## EXERCISE
Below are lines of data, and only some are wanted. Please repeat exactly those from the line that has "cell phone: none" through the line that has "jar: present [937,547,1026,679]".

[Records from a data collection]

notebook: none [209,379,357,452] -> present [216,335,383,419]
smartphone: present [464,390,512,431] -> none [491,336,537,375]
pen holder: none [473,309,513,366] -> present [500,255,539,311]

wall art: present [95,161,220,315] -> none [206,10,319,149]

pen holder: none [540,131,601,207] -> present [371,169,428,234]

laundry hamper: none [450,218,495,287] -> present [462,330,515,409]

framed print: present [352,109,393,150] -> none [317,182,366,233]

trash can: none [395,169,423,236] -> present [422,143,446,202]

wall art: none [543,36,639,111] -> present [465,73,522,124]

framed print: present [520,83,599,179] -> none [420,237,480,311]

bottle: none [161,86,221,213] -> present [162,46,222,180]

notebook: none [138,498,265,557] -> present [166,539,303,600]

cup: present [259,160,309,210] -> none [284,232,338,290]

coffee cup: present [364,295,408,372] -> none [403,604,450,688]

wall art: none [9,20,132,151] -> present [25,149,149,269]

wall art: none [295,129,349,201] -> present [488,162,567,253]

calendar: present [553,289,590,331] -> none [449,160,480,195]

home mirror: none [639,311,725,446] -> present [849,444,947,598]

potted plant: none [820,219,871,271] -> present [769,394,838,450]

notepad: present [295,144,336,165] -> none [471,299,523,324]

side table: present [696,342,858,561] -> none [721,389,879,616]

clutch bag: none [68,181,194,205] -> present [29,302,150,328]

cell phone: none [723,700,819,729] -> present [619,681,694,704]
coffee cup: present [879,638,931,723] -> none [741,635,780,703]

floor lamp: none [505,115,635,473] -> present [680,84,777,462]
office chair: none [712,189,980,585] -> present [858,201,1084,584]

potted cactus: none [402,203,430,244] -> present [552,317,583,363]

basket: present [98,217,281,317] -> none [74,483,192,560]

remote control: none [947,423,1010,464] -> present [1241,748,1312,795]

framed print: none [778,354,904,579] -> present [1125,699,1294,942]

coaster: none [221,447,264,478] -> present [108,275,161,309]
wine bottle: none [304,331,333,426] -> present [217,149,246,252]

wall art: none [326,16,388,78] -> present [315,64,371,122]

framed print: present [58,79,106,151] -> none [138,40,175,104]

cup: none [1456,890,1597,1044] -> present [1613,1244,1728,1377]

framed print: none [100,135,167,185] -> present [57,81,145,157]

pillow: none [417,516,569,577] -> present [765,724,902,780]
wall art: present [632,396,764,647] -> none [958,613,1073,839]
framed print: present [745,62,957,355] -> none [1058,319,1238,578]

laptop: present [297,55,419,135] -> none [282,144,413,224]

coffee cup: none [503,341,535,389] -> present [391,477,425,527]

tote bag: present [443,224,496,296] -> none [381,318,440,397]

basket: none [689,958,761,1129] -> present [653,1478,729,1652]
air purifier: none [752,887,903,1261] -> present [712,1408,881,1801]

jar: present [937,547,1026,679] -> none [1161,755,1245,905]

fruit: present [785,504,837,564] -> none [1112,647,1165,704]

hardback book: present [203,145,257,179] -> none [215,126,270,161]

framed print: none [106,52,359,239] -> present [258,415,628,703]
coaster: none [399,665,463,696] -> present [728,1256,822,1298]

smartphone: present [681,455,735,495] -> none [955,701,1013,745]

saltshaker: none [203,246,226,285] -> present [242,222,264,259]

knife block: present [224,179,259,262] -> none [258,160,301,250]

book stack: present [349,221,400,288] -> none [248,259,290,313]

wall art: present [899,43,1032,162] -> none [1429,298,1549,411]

## RESULT OF THE TASK
cell phone: none [723,700,819,729] -> present [619,681,694,704]
coffee cup: present [879,638,931,723] -> none [741,635,780,703]

floor lamp: none [505,115,635,473] -> present [680,84,777,462]
office chair: none [712,189,980,585] -> present [858,201,1084,584]

potted cactus: none [402,203,430,244] -> present [552,317,583,363]

basket: present [98,217,281,317] -> none [74,483,192,560]

remote control: none [947,423,1010,464] -> present [1241,748,1312,795]

framed print: none [778,354,904,579] -> present [1125,699,1294,942]

coaster: none [221,447,264,478] -> present [108,275,161,309]
wine bottle: none [304,331,333,426] -> present [217,149,246,252]

wall art: none [326,16,388,78] -> present [315,64,371,122]

framed print: present [58,79,106,151] -> none [138,40,175,104]

cup: none [1456,890,1597,1044] -> present [1613,1244,1728,1377]

framed print: none [100,135,167,185] -> present [57,81,145,157]

pillow: none [417,516,569,577] -> present [765,724,902,780]
wall art: present [632,396,764,647] -> none [958,613,1073,839]
framed print: present [745,62,957,355] -> none [1058,319,1238,578]

laptop: present [297,55,419,135] -> none [282,144,413,224]

coffee cup: none [503,341,535,389] -> present [391,477,425,527]

tote bag: present [443,224,496,296] -> none [381,318,440,397]

basket: none [689,958,761,1129] -> present [653,1478,729,1652]
air purifier: none [752,887,903,1261] -> present [712,1408,881,1801]

jar: present [937,547,1026,679] -> none [1161,755,1245,905]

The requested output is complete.